Many of the village locals came to look at me as though I was from another planet, smiling and seeming so happy and curious at my stopping just here. So it made me very happy, too. Such a warm welcome for a complete stranger, same as always here. Did they see me as a foreigner? Or as someone just from a different part of the country, perhaps from the mysterious and unknowable northern provinces? Was I Western? Asian? It's very hard to know what they thought, and I spoke too little of the language back then to find out, or to provide the answer - which is “both”, and therefore neither. The story of my life. Perpetually both and neither. I am always both, so I am never either.

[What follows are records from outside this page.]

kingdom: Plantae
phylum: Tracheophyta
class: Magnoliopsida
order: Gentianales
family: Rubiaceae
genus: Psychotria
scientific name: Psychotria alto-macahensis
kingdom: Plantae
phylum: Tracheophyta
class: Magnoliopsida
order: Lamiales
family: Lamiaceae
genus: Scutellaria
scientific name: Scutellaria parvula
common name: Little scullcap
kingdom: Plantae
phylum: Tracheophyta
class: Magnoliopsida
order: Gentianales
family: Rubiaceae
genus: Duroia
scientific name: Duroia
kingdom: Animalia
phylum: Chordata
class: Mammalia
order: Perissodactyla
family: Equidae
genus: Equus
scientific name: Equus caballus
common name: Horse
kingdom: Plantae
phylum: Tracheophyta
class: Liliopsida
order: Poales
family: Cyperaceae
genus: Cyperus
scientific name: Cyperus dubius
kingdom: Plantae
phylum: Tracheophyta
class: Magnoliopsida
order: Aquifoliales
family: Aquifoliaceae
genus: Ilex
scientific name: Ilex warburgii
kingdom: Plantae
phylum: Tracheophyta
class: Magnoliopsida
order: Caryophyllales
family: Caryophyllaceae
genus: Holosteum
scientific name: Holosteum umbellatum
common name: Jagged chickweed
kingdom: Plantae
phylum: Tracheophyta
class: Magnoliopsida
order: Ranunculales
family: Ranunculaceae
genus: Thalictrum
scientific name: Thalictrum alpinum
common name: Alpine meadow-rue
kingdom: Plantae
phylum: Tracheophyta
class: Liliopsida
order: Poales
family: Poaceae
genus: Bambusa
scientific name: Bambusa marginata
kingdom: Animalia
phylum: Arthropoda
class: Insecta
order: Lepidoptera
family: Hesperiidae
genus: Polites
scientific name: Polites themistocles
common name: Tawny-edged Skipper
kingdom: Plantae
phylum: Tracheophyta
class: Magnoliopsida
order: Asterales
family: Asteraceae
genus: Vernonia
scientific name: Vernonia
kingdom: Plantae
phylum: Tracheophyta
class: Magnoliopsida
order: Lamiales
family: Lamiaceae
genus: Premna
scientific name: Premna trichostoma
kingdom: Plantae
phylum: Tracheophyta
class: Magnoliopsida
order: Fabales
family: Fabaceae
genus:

It was there in the dust at the side of that road, on that beautiful clear day, outside a hut with no running water, in the middle of a coffee field, served by a girl that should be in school, watching the kids playing with rocks and sticks and kites made of banana leaves and farmers twine, surrounded by the friendliest people on earth, and drinking coffee that cost about nothing here but would set me back five real dollars a cup back home, it was there that I realized two things.
The first was: man, that is the best coffee I have ever had. The second was that if I tell people about this place, these people, and this coffee, maybe one day that girl will be able to go to school and that hut might have running water.
So, now I am telling you - and maybe you will tell someone else, too.